A PM2.5 spatiotemporal prediction model based on mixed graph convolutional GRU and self-attention network

The increase in atmospheric pollution has made it essential to develop accurate models for predicting pollutant concentrations. The current researches have faced challenges such as the neglect of significant information selection from local and neighboring stations, as well as insufficient attention to long-term historical data patterns. Therefore, this paper proposes a spatiotemporal prediction model called MGCGRU-SAN, which leverages long-term historical data to predict PM2.5 concentration values across multiple stations and multiple time steps in the future.

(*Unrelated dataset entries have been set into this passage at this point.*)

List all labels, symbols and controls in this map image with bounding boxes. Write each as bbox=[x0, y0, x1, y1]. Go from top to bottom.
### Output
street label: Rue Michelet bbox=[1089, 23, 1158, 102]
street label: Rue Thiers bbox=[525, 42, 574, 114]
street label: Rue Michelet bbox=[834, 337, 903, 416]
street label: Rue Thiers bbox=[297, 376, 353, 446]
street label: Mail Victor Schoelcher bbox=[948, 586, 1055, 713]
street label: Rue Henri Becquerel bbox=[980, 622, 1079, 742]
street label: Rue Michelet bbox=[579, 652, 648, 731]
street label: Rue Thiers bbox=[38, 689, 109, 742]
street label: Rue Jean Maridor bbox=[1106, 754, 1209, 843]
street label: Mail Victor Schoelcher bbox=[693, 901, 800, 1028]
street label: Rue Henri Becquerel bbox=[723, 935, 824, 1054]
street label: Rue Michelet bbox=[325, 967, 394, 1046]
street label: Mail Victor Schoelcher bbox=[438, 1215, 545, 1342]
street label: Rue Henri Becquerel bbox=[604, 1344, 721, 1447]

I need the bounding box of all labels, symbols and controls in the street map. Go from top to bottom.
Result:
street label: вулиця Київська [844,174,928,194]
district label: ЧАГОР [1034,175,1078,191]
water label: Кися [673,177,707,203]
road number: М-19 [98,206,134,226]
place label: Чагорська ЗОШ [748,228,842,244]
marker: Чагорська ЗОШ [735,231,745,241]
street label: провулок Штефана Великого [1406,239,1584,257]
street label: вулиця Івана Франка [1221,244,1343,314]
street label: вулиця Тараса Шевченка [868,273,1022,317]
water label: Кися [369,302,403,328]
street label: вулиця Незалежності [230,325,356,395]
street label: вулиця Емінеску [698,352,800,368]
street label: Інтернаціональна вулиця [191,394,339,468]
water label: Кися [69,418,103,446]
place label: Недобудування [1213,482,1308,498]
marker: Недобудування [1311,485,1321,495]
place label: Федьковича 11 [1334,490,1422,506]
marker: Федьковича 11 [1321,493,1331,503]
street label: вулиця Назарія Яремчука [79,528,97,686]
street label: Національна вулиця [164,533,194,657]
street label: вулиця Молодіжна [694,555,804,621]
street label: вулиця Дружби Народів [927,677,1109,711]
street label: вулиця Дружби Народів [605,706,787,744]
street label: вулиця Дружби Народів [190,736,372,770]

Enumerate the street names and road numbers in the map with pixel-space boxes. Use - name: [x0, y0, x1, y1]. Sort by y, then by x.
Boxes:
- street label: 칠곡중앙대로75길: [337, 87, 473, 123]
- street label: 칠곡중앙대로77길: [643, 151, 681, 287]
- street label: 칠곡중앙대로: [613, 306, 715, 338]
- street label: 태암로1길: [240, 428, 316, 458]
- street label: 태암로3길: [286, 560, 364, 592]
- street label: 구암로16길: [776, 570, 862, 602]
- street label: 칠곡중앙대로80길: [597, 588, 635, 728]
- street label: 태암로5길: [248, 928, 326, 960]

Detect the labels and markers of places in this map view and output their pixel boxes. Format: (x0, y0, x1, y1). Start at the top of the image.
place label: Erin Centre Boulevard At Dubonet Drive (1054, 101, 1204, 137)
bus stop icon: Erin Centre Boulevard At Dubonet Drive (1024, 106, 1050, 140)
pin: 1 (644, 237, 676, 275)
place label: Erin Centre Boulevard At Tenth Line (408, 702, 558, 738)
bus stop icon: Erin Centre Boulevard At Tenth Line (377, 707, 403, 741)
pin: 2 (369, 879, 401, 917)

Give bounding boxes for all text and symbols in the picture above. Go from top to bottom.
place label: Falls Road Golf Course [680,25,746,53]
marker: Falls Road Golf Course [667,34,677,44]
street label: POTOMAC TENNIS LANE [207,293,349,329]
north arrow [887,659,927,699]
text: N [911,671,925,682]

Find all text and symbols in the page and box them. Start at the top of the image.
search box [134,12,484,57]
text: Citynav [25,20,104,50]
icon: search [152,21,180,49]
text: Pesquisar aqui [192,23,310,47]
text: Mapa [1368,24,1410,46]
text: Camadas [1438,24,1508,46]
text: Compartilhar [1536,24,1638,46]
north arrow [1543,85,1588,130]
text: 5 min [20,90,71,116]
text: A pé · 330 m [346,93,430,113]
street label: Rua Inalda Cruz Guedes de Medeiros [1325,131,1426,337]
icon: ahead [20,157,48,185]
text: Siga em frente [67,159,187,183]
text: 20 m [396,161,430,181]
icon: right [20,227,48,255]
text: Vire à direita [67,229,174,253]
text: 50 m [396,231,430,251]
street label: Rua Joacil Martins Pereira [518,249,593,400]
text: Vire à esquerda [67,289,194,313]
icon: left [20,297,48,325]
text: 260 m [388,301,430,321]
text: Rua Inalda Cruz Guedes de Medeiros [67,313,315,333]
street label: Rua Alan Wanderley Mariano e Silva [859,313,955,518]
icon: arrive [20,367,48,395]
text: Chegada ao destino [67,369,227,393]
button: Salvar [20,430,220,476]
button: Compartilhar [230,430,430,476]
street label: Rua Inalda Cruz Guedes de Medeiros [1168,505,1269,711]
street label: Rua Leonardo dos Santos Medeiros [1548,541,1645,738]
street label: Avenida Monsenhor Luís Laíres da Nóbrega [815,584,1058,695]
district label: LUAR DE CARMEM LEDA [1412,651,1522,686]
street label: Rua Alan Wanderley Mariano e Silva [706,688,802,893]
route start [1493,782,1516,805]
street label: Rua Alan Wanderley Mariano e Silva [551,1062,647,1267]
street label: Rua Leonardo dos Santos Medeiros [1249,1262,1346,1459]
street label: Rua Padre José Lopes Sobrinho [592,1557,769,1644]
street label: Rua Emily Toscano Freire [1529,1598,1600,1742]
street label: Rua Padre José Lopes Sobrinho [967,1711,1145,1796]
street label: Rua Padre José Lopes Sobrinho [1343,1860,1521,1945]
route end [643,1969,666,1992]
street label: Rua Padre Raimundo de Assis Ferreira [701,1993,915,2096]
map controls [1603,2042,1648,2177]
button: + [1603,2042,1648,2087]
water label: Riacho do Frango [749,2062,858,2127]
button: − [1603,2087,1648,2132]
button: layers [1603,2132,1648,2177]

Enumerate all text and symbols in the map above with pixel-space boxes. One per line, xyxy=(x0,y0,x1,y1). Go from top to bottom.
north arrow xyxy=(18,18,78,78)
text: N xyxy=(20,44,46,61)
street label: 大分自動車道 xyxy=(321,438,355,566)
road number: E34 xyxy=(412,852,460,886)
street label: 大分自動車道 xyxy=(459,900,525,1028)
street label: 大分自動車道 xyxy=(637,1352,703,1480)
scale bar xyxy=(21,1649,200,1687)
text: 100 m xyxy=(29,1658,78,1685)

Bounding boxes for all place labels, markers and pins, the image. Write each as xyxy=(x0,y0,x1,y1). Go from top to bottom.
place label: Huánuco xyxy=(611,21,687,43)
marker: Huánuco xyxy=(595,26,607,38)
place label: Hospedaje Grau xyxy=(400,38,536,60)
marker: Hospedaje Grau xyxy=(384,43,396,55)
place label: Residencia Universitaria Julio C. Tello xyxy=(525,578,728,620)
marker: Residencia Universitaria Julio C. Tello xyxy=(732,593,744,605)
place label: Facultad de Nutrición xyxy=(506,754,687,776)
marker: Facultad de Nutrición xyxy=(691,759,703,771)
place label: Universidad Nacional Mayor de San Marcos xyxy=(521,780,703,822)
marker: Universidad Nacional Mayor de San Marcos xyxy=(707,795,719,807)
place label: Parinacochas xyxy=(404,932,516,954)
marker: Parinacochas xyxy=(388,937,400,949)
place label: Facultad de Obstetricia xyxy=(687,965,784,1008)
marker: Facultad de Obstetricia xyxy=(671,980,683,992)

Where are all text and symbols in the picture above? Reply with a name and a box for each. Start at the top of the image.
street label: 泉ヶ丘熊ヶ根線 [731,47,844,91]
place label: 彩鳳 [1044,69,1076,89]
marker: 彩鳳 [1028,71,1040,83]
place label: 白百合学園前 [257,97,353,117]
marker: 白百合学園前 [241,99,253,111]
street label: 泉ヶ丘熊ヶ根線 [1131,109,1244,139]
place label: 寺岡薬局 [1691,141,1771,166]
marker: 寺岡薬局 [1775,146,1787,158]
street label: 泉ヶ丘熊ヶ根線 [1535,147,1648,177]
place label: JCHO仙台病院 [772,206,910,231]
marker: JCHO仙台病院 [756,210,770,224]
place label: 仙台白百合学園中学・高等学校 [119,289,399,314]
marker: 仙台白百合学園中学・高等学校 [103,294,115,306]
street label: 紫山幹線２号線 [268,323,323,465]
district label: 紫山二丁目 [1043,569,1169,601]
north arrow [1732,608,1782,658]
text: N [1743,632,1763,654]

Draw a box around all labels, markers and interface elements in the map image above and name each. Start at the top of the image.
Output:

Firstly, we employ the Mixed Graph Convolutional GRU(MGCGRU) module to capture the spatiotemporal dependencies in short-term historical time series from various stations. Secondly, the longterm PM2.5 historical time series (e.g. one week) is divided into uniformly sized segments and fed into the Self-Attention Network(SAN) module to capture the long-term potential temporal patterns. These enable the model to not only capture short-term fluctuations, but also identify and track long-term temporal patterns and trends in the prediction process. Finally, we conduct extensive comparative and ablation experiments using historical air pollutant and meteorological data from the Beijing-Tianjin-Hebei region. The experimental results demonstrate that the model, after capturing the long-term latent temporal patterns, achieve improvements of 9.62%, 6.33%, and 4.98% in the RSE, MAE, and RMSE evaluation metrics during multi-step prediction. Overall, the model outperforms the best baseline model by an average of 8.34%, 6.12%,4.06%, and 2.60% in RSE, MAE, RMSE, and Correlation metrics, respectively, showing superior performance in multi-station long-term predictions.